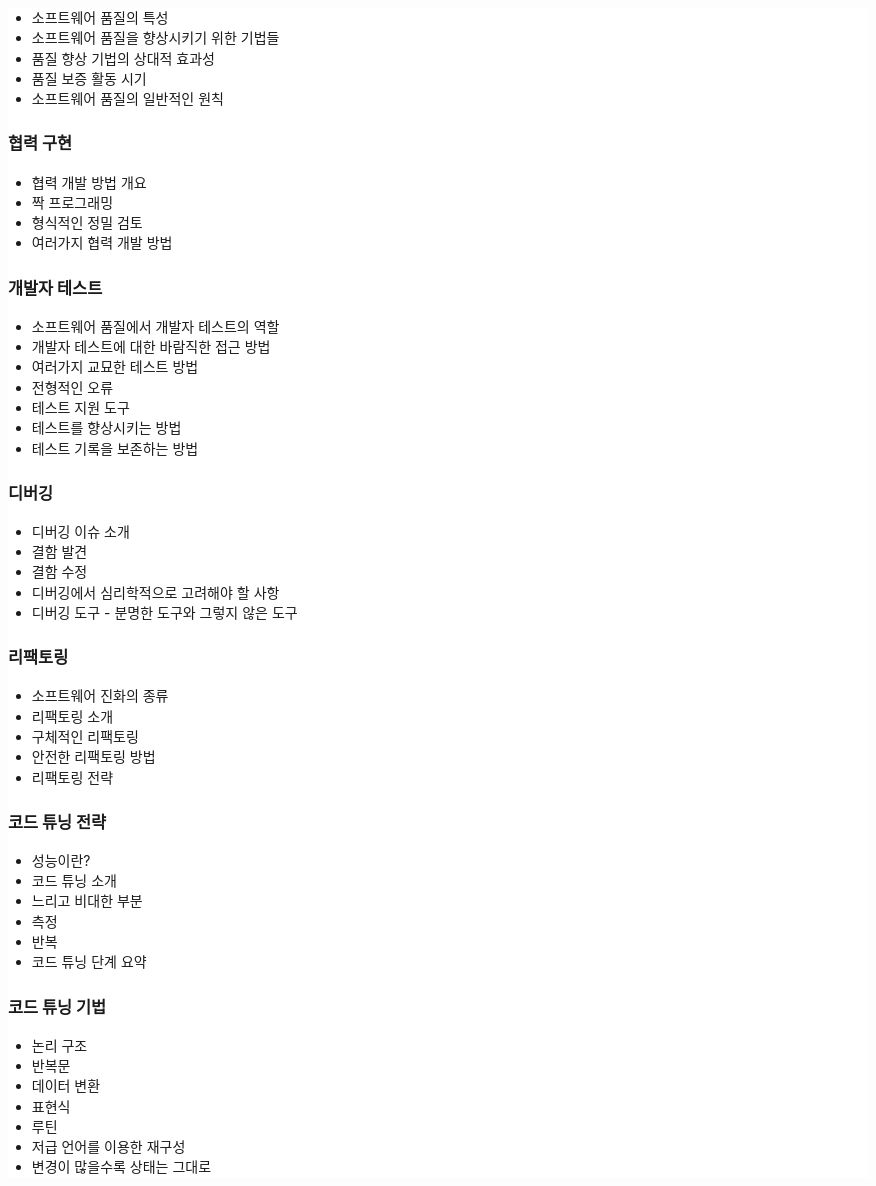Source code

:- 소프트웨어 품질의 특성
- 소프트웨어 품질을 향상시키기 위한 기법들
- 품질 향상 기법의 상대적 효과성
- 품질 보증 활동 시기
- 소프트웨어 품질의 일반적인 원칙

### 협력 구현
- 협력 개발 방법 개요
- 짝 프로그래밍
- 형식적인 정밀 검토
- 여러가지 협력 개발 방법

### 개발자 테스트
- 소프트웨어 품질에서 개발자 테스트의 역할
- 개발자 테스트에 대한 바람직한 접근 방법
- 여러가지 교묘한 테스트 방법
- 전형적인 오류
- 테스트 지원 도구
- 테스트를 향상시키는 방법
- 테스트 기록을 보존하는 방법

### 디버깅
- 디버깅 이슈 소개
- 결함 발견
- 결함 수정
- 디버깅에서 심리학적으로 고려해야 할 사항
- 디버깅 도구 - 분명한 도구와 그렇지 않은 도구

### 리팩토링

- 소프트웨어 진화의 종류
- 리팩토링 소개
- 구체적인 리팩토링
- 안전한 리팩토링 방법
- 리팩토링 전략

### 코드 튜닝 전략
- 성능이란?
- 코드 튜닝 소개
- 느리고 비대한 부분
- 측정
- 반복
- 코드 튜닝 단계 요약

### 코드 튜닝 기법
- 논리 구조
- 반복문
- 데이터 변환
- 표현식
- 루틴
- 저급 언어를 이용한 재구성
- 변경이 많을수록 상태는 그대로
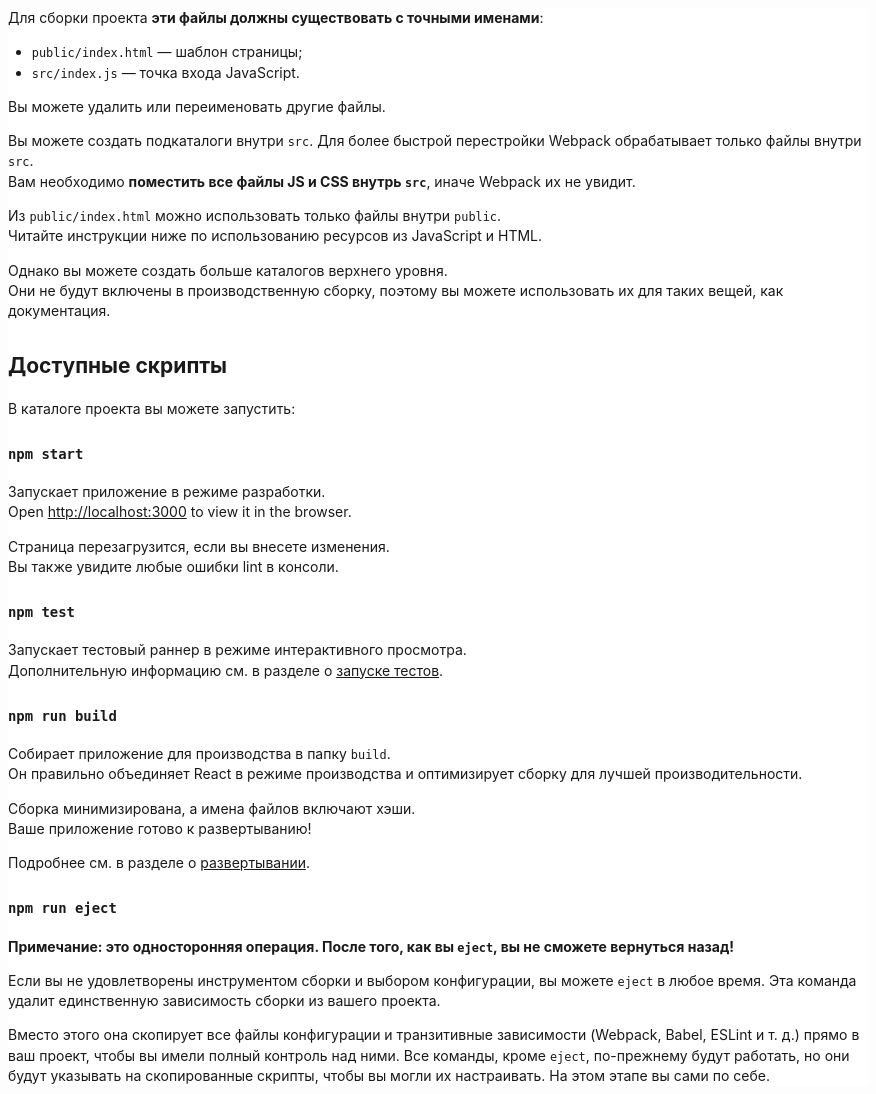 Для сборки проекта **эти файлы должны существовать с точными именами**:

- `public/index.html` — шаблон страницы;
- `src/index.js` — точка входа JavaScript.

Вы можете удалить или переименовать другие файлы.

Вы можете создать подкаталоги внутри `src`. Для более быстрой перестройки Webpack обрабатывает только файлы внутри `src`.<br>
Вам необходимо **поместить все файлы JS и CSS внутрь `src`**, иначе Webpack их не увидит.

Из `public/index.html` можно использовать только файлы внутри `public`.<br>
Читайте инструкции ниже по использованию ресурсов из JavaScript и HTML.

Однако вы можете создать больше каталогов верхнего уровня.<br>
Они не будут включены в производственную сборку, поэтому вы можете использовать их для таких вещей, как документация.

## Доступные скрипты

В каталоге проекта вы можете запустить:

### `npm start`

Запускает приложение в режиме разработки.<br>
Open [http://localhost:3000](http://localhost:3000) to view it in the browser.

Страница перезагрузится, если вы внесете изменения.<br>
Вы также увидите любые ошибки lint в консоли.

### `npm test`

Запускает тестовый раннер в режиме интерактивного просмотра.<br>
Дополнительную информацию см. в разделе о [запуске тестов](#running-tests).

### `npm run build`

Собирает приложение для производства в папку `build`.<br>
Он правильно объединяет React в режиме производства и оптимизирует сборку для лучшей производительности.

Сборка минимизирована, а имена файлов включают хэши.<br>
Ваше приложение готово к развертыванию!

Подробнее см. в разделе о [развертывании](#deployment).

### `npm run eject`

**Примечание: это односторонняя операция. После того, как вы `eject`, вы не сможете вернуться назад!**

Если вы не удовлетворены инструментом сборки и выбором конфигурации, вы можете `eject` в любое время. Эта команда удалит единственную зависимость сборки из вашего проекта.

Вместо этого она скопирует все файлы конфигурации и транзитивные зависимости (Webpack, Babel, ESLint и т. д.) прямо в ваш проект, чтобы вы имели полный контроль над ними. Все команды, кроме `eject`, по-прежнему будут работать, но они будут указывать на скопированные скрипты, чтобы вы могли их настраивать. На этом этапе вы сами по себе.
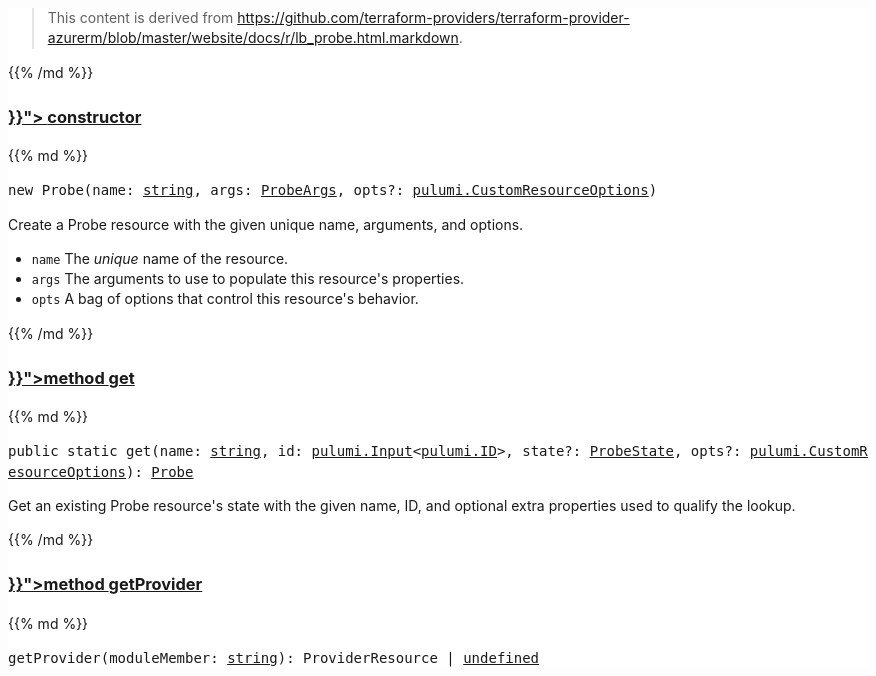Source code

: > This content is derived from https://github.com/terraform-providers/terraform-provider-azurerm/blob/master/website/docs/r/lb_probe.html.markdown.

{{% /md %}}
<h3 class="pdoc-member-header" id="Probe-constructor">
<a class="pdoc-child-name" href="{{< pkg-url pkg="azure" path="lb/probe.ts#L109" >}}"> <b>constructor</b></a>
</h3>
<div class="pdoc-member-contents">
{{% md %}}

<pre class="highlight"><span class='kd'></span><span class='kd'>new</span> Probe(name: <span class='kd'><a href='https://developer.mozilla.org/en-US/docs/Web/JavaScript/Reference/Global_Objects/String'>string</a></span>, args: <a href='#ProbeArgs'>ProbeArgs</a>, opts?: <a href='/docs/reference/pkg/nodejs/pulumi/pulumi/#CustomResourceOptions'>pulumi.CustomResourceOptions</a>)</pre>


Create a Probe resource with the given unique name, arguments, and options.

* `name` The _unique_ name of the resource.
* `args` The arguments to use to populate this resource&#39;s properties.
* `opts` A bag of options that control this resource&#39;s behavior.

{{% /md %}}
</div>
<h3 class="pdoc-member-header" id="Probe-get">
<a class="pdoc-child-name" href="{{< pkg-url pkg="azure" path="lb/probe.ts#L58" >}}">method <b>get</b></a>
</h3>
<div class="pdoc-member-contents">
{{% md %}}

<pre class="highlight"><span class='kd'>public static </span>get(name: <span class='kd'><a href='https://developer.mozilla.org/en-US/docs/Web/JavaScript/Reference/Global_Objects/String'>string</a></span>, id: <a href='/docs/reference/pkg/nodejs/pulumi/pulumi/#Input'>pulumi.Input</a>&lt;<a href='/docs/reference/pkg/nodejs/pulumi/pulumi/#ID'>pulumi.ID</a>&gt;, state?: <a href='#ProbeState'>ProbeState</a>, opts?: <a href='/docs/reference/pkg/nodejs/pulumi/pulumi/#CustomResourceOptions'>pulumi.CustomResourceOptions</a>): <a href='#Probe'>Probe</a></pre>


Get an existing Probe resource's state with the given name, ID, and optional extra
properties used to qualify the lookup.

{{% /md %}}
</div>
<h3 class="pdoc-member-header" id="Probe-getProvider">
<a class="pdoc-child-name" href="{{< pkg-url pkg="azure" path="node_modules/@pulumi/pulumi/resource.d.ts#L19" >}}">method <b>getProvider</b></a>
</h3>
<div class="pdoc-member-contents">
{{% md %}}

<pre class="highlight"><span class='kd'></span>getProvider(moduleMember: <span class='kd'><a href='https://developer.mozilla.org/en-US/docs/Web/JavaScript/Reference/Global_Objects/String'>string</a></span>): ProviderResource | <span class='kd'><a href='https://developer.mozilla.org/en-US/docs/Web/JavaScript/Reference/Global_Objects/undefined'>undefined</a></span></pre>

What you have to do: Output nothing but the records, word for word, and none of their pictures.

Exercise response:
Source code

:- 소프트웨어 품질의 특성
- 소프트웨어 품질을 향상시키기 위한 기법들
- 품질 향상 기법의 상대적 효과성
- 품질 보증 활동 시기
- 소프트웨어 품질의 일반적인 원칙

### 협력 구현
- 협력 개발 방법 개요
- 짝 프로그래밍
- 형식적인 정밀 검토
- 여러가지 협력 개발 방법

### 개발자 테스트
- 소프트웨어 품질에서 개발자 테스트의 역할
- 개발자 테스트에 대한 바람직한 접근 방법
- 여러가지 교묘한 테스트 방법
- 전형적인 오류
- 테스트 지원 도구
- 테스트를 향상시키는 방법
- 테스트 기록을 보존하는 방법

### 디버깅
- 디버깅 이슈 소개
- 결함 발견
- 결함 수정
- 디버깅에서 심리학적으로 고려해야 할 사항
- 디버깅 도구 - 분명한 도구와 그렇지 않은 도구

### 리팩토링

- 소프트웨어 진화의 종류
- 리팩토링 소개
- 구체적인 리팩토링
- 안전한 리팩토링 방법
- 리팩토링 전략

### 코드 튜닝 전략
- 성능이란?
- 코드 튜닝 소개
- 느리고 비대한 부분
- 측정
- 반복
- 코드 튜닝 단계 요약

### 코드 튜닝 기법
- 논리 구조
- 반복문
- 데이터 변환
- 표현식
- 루틴
- 저급 언어를 이용한 재구성
- 변경이 많을수록 상태는 그대로
 Для сборки проекта **эти файлы должны существовать с точными именами**:

- `public/index.html` — шаблон страницы;
- `src/index.js` — точка входа JavaScript.

Вы можете удалить или переименовать другие файлы.

Вы можете создать подкаталоги внутри `src`. Для более быстрой перестройки Webpack обрабатывает только файлы внутри `src`.<br>
Вам необходимо **поместить все файлы JS и CSS внутрь `src`**, иначе Webpack их не увидит.

Из `public/index.html` можно использовать только файлы внутри `public`.<br>
Читайте инструкции ниже по использованию ресурсов из JavaScript и HTML.

Однако вы можете создать больше каталогов верхнего уровня.<br>
Они не будут включены в производственную сборку, поэтому вы можете использовать их для таких вещей, как документация.

## Доступные скрипты

В каталоге проекта вы можете запустить:

### `npm start`

Запускает приложение в режиме разработки.<br>
Open [http://localhost:3000](http://localhost:3000) to view it in the browser.

Страница перезагрузится, если вы внесете изменения.<br>
Вы также увидите любые ошибки lint в консоли.

### `npm test`

Запускает тестовый раннер в режиме интерактивного просмотра.<br>
Дополнительную информацию см. в разделе о [запуске тестов](#running-tests).

### `npm run build`

Собирает приложение для производства в папку `build`.<br>
Он правильно объединяет React в режиме производства и оптимизирует сборку для лучшей производительности.

Сборка минимизирована, а имена файлов включают хэши.<br>
Ваше приложение готово к развертыванию!

Подробнее см. в разделе о [развертывании](#deployment).

### `npm run eject`

**Примечание: это односторонняя операция. После того, как вы `eject`, вы не сможете вернуться назад!**

Если вы не удовлетворены инструментом сборки и выбором конфигурации, вы можете `eject` в любое время. Эта команда удалит единственную зависимость сборки из вашего проекта.

Вместо этого она скопирует все файлы конфигурации и транзитивные зависимости (Webpack, Babel, ESLint и т. д.) прямо в ваш проект, чтобы вы имели полный контроль над ними. Все команды, кроме `eject`, по-прежнему будут работать, но они будут указывать на скопированные скрипты, чтобы вы могли их настраивать. На этом этапе вы сами по себе.
Source code

: > This content is derived from https://github.com/terraform-providers/terraform-provider-azurerm/blob/master/website/docs/r/lb_probe.html.markdown.

{{% /md %}}
<h3 class="pdoc-member-header" id="Probe-constructor">
<a class="pdoc-child-name" href="{{< pkg-url pkg="azure" path="lb/probe.ts#L109" >}}"> <b>constructor</b></a>
</h3>
<div class="pdoc-member-contents">
{{% md %}}

<pre class="highlight"><span class='kd'></span><span class='kd'>new</span> Probe(name: <span class='kd'><a href='https://developer.mozilla.org/en-US/docs/Web/JavaScript/Reference/Global_Objects/String'>string</a></span>, args: <a href='#ProbeArgs'>ProbeArgs</a>, opts?: <a href='/docs/reference/pkg/nodejs/pulumi/pulumi/#CustomResourceOptions'>pulumi.CustomResourceOptions</a>)</pre>


Create a Probe resource with the given unique name, arguments, and options.

* `name` The _unique_ name of the resource.
* `args` The arguments to use to populate this resource&#39;s properties.
* `opts` A bag of options that control this resource&#39;s behavior.

{{% /md %}}
</div>
<h3 class="pdoc-member-header" id="Probe-get">
<a class="pdoc-child-name" href="{{< pkg-url pkg="azure" path="lb/probe.ts#L58" >}}">method <b>get</b></a>
</h3>
<div class="pdoc-member-contents">
{{% md %}}

<pre class="highlight"><span class='kd'>public static </span>get(name: <span class='kd'><a href='https://developer.mozilla.org/en-US/docs/Web/JavaScript/Reference/Global_Objects/String'>string</a></span>, id: <a href='/docs/reference/pkg/nodejs/pulumi/pulumi/#Input'>pulumi.Input</a>&lt;<a href='/docs/reference/pkg/nodejs/pulumi/pulumi/#ID'>pulumi.ID</a>&gt;, state?: <a href='#ProbeState'>ProbeState</a>, opts?: <a href='/docs/reference/pkg/nodejs/pulumi/pulumi/#CustomResourceOptions'>pulumi.CustomResourceOptions</a>): <a href='#Probe'>Probe</a></pre>


Get an existing Probe resource's state with the given name, ID, and optional extra
properties used to qualify the lookup.

{{% /md %}}
</div>
<h3 class="pdoc-member-header" id="Probe-getProvider">
<a class="pdoc-child-name" href="{{< pkg-url pkg="azure" path="node_modules/@pulumi/pulumi/resource.d.ts#L19" >}}">method <b>getProvider</b></a>
</h3>
<div class="pdoc-member-contents">
{{% md %}}

<pre class="highlight"><span class='kd'></span>getProvider(moduleMember: <span class='kd'><a href='https://developer.mozilla.org/en-US/docs/Web/JavaScript/Reference/Global_Objects/String'>string</a></span>): ProviderResource | <span class='kd'><a href='https://developer.mozilla.org/en-US/docs/Web/JavaScript/Reference/Global_Objects/undefined'>undefined</a></span></pre>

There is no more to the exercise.